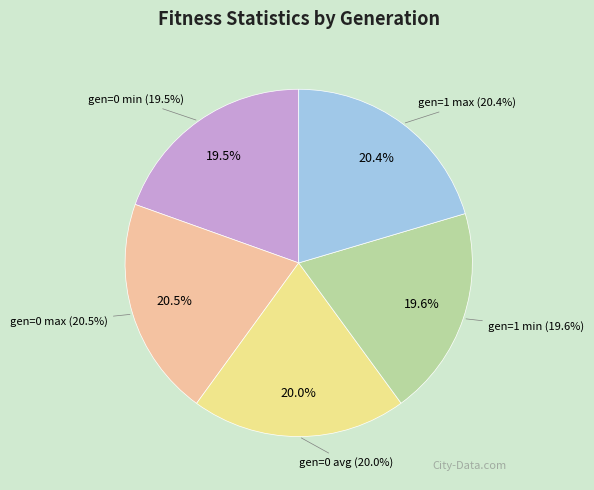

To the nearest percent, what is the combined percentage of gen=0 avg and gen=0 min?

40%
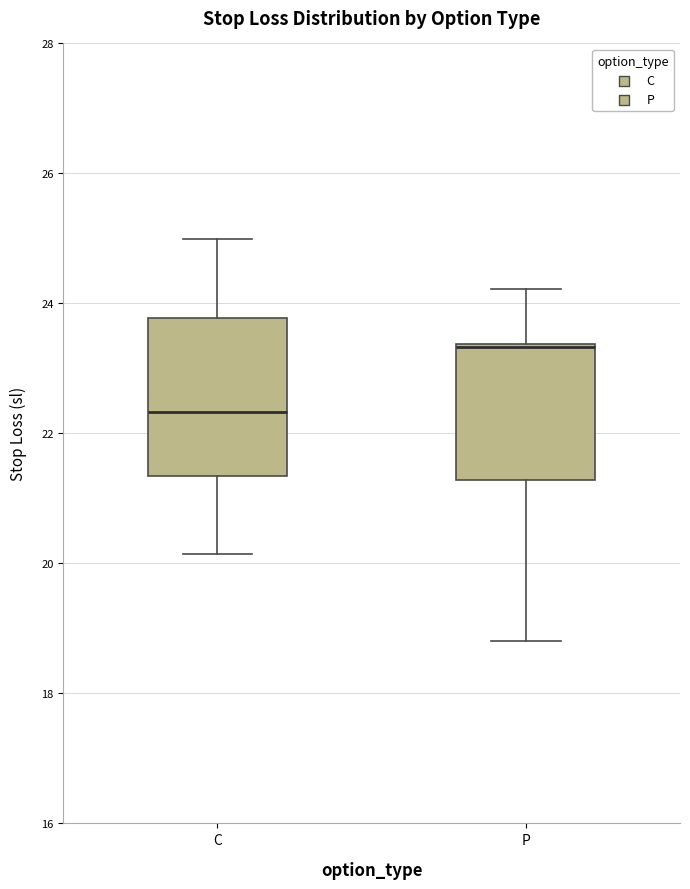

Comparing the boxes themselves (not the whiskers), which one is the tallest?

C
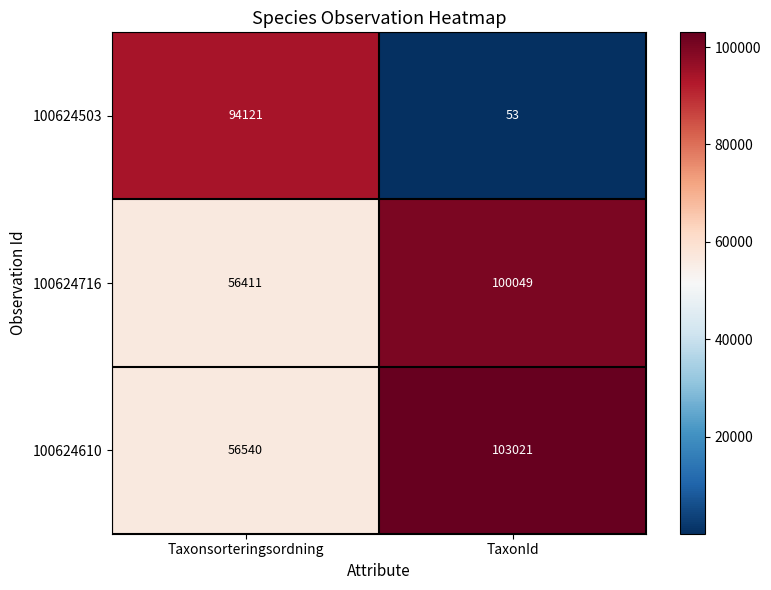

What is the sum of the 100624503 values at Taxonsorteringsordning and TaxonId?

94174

Your task: Reproduce every line of the material above word for word, leaving the pictures out.

Output for this task:
To the nearest percent, what is the combined percentage of gen=0 avg and gen=0 min?

40%

Comparing the boxes themselves (not the whiskers), which one is the tallest?

C

What is the sum of the 100624503 values at Taxonsorteringsordning and TaxonId?

94174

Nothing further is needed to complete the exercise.